Write out exactly the lines below from the one containing "left ear: (348, 187)" to the last, both ends kept, and nothing more; skip all pictures.

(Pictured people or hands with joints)
^^^^^^^^^^^^^^^^
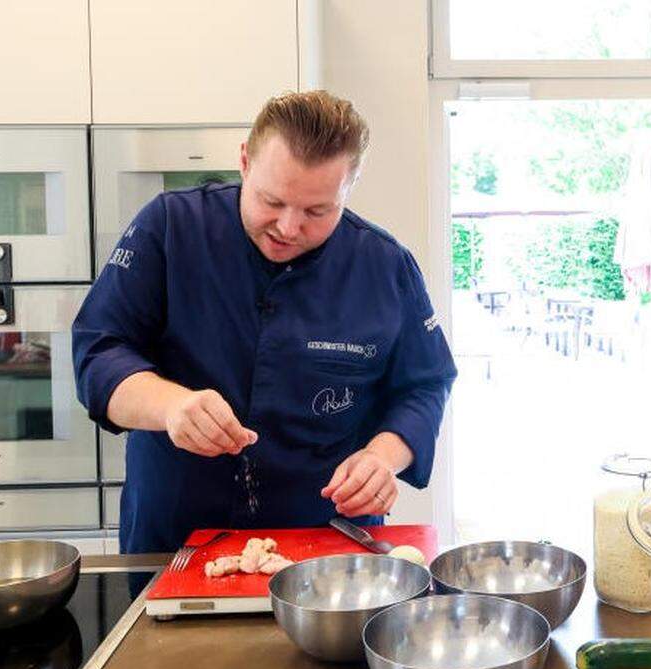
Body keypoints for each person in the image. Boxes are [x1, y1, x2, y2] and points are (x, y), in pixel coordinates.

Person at [72, 91, 457, 553]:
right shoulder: (171, 227)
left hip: (327, 539)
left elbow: (425, 384)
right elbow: (98, 351)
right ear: (244, 163)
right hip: (177, 534)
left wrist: (382, 458)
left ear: (348, 187)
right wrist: (171, 406)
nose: (289, 228)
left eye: (318, 211)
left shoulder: (385, 266)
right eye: (271, 201)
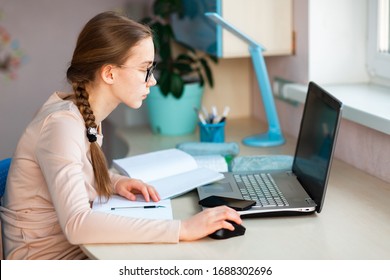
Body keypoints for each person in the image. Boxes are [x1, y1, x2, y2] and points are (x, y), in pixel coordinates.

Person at [0, 11, 241, 260]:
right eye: (144, 69)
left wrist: (114, 181)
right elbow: (77, 225)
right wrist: (183, 228)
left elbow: (75, 172)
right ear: (110, 74)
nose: (153, 81)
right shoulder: (61, 126)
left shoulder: (84, 115)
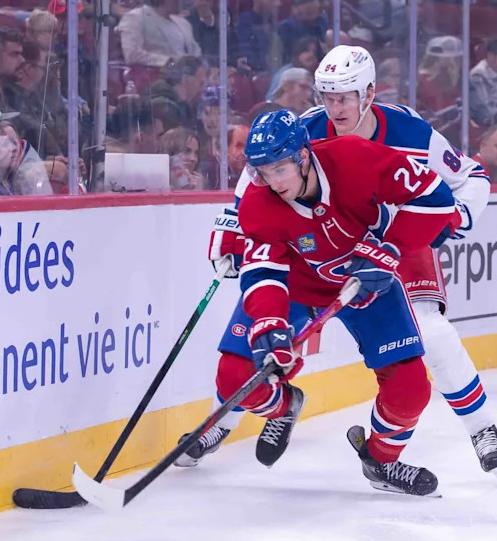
^^^^^^^^^^^^^^^^
Output:
left ear: (348, 187)
right wrist: (171, 406)
nose: (289, 228)
left eye: (318, 211)
left shoulder: (385, 266)
right eye: (271, 201)
Body keypoints for each person in the image. Boxes are [x1, y1, x2, y2] and points are (x, y), in pixel coordinates.

Person at [0, 11, 241, 260]:
right eye: (144, 69)
left wrist: (114, 181)
right elbow: (77, 225)
right wrist: (183, 228)
left elbow: (75, 172)
right ear: (110, 74)
nose: (153, 81)
right shoulder: (61, 126)
left shoulder: (84, 115)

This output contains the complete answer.